Orientation Preserving Homeomorphism of the Circle $S^1$

Question

Ergodic Theory. Cornfeld, Fomin, Sinai. Page 73.

Consider a homeomorphism $T$ preserving the orientation of the circle $S^1$.

what does "preserving the orientation" mean?

Answer 1

Rougly, it means that $f$ preserves the direction of a "dot" walking on $S^1$. That is to say, if you have a "dot" walking on $S^1$ clockwise, then the $f$-image of the "dot" also walks clockwise.
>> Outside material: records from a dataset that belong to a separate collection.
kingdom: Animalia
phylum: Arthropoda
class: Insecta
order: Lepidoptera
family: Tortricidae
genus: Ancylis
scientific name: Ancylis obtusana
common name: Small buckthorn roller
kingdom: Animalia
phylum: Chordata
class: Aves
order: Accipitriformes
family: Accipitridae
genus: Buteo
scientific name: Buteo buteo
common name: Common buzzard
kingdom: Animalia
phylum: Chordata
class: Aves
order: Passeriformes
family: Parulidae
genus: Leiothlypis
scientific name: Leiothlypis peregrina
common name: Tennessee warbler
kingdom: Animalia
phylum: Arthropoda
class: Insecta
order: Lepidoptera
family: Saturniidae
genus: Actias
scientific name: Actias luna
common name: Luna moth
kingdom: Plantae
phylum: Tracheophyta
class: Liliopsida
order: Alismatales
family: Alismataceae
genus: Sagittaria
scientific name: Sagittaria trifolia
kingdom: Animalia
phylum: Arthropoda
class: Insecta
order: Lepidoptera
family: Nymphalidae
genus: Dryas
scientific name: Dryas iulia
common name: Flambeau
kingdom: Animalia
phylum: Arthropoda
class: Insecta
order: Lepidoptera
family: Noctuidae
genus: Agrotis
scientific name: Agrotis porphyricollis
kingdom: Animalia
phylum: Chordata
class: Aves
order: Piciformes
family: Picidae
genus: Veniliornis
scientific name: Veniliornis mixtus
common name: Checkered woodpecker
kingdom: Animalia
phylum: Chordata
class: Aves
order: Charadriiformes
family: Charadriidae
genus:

Mathematically, this can be formalized as follows:

Let's parameterise $S^1$ with $[0,1]$, with $0$ identified with $1$. Let $\pi:\mathbb R\to S^1$ be the universal covering projection (or, if you prever, identify $S^1$ with the quotient $\mathbb R/\mathbb Z$ and take $\pi$ be the quotient map).

Any map $f:S^1\to S^1$ has a lift $\tilde f:\mathbb R\to \mathbb R$ so that the obviuos diagram commute, in formulae $$f\circ\pi=\pi\circ\tilde f$$ Moreover, such lift is unique once we choose $\tilde f(0)\in\pi^{-1}(f(0))$.

There three cases:

$\tilde f(1)=\tilde f(0)$, but in this case you can see that $f$ is not an homeo,

$\tilde f(1) >\tilde f(0)$, in this case $f$ is orientation preserving,

$\tilde f(1)< \tilde f(0)$, in this case $f$ is orientation inversing.